HOME総合情報概要・基本データ刊行物教養学部報646号(2023年6月 1日)

教養学部報

第646号 外部公開

<時に沿って> 教育のダイナミズム

黒川宏之

image646_04_1.jpg 二〇二三年四月一日付けで広域システム科学系(宇宙地球部会)の准教授に着任した黒川宏之です。地球惑星科学を専門としており、「惑星の起源と進化の解明」を研究テーマとして掲げています。「起源」とは、惑星がどのように誕生したのか、ということです。誕生したばかりの恒星(太陽のような自ら光輝く星)の周囲にはガスと塵の円盤が付随し、この塵が集まって地球のような惑星となります。こうした惑星誕生の過程は長年、理論的な予想が先行していたのですが、近年、大型望遠鏡(アタカマ大型ミリ波サブミリ波干渉計)の稼働によってその理解が大きく進展しました。
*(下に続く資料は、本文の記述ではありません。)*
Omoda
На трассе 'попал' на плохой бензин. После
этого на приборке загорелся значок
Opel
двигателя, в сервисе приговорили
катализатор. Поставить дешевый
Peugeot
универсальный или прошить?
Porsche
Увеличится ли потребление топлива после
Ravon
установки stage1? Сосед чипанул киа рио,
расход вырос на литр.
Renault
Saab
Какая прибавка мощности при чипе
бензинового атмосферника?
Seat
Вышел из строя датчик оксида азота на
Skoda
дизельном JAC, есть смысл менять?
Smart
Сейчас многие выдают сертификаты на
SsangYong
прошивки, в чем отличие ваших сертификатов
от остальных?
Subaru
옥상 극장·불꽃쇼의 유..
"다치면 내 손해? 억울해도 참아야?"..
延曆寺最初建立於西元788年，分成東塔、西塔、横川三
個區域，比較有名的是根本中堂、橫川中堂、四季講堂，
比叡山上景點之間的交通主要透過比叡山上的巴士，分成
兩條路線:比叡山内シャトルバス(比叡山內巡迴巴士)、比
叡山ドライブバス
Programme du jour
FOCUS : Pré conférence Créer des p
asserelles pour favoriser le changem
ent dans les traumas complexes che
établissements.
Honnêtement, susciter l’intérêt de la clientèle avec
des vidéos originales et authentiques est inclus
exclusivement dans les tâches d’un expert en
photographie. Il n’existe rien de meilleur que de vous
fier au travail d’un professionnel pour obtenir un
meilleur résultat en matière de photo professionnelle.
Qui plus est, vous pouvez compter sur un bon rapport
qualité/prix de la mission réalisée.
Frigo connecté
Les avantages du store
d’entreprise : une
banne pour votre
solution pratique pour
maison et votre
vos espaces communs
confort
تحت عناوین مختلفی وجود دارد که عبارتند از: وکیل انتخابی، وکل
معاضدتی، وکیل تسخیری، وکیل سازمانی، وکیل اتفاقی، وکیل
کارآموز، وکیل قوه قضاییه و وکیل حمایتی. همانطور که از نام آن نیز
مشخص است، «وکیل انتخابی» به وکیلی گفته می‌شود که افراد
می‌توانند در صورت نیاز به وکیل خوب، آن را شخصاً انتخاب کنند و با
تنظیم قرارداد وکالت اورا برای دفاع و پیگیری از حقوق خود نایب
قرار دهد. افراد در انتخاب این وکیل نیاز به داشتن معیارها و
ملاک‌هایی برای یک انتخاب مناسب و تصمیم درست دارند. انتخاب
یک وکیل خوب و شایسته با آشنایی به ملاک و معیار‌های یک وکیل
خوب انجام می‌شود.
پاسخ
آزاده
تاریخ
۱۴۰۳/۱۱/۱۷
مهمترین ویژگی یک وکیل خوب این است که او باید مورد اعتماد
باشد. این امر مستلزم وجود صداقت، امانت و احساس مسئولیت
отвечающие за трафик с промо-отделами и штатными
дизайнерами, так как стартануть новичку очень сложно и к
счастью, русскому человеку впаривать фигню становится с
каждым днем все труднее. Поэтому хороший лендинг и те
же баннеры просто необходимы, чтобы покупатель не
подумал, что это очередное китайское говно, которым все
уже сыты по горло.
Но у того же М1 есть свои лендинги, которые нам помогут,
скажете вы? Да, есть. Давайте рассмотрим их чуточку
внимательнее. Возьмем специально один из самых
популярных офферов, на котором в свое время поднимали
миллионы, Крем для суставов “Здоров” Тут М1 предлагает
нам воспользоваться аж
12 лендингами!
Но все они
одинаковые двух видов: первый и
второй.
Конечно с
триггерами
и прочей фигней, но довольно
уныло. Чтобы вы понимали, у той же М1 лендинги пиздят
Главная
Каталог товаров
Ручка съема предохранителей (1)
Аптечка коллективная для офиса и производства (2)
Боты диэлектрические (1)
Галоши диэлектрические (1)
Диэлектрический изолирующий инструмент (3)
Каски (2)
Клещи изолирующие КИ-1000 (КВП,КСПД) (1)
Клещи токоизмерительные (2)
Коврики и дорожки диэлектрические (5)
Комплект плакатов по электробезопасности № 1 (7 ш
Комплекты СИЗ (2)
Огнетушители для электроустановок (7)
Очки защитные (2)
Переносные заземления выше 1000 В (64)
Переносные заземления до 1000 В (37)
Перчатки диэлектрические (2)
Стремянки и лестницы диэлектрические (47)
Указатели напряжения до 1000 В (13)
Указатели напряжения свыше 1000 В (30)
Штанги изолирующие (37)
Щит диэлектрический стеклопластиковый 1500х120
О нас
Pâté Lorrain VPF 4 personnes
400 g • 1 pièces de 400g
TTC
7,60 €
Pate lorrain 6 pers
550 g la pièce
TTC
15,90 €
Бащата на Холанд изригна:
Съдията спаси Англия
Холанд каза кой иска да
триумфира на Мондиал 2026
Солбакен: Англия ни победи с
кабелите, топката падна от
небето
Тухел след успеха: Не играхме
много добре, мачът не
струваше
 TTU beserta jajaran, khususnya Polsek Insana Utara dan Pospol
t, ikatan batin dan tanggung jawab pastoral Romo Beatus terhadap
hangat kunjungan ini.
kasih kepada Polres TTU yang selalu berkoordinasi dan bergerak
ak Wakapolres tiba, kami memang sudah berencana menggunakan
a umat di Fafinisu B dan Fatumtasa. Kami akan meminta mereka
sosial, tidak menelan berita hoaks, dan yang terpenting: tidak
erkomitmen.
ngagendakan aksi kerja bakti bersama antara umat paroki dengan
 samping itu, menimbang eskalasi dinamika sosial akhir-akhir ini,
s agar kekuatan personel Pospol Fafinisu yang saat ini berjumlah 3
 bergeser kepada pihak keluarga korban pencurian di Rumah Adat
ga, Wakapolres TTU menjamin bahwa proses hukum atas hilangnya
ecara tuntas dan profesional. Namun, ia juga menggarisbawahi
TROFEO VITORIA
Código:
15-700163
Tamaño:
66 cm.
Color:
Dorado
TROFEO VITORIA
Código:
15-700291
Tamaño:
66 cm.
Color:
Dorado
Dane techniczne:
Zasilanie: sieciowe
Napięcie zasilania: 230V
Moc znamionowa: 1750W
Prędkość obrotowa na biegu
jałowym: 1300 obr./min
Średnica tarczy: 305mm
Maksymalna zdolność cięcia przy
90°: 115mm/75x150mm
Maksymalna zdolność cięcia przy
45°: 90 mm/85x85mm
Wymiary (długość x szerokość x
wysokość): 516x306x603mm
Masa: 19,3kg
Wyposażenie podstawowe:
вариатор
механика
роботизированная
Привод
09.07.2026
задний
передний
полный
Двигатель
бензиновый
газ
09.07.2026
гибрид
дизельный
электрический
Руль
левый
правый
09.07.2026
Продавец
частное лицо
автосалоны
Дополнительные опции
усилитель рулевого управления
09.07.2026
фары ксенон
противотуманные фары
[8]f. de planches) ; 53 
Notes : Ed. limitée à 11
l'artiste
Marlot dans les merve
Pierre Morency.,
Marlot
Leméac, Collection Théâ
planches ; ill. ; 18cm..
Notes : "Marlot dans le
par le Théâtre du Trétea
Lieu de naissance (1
また、惑星の「進化」とは、誕生した惑星がどのようにその姿を変えていくのか、ということです。こちらもやはり、太陽系の他の天体に探査機を送り込むような大型計画によって何度もパラダイム・シフトが起こってきました。私自身は、予算的にも人員的にもより小規模な理論的研究を中心に行っていますが、前述のような観測的情報を包括的に説明づける理論の構築と、ひいては理論を裏付ける(もしくは棄却しうる)将来的な観測・探査への予想を打ち立てる、ということを目指して研究をしています。
 足掛け八年を過ごした前職場(東京工業大学地球生命研究所)は、文部科学省の世界トップレベル研究拠点プログラムのもとで、設立されたばかりの研究所でした。「十年で世界に認知される研究拠点に」というミッションを果たすため、スピードが求められる刺激的な環境で研究に打ち込めたこと、組織文化の形成に関われたことは、私にとって大きな糧となりました。そんな若い組織で研究中心の日々を送ってきた人間が、歴史と伝統ある東京大学教養学部で教育に臨むことは、少なからぬ転換です。脈々と受け継がれてきた知性のバトンを次世代につなぐ教育者のひとりとして、新たな一歩を踏み出すべく、先日、担当する惑星地球科学という講義の初回に臨みました。講義では、学生から驚くほど多くの、時に鋭い質問が発せられました。知識と論理を吸収し、自らの思考に取り込もうという個の姿勢が全体として醸成されているのを感じました。一を聞いて十を知る優秀な学生の成長ほどダイナミズムに富んだものはないと、逆に教えられたようです。彼らが伸び伸びと学べる環境づくりに尽力するとともに、若々しさと刺激溢れる駒場キャンパスで私自身も研究教育者として学び続けていきたいと思います。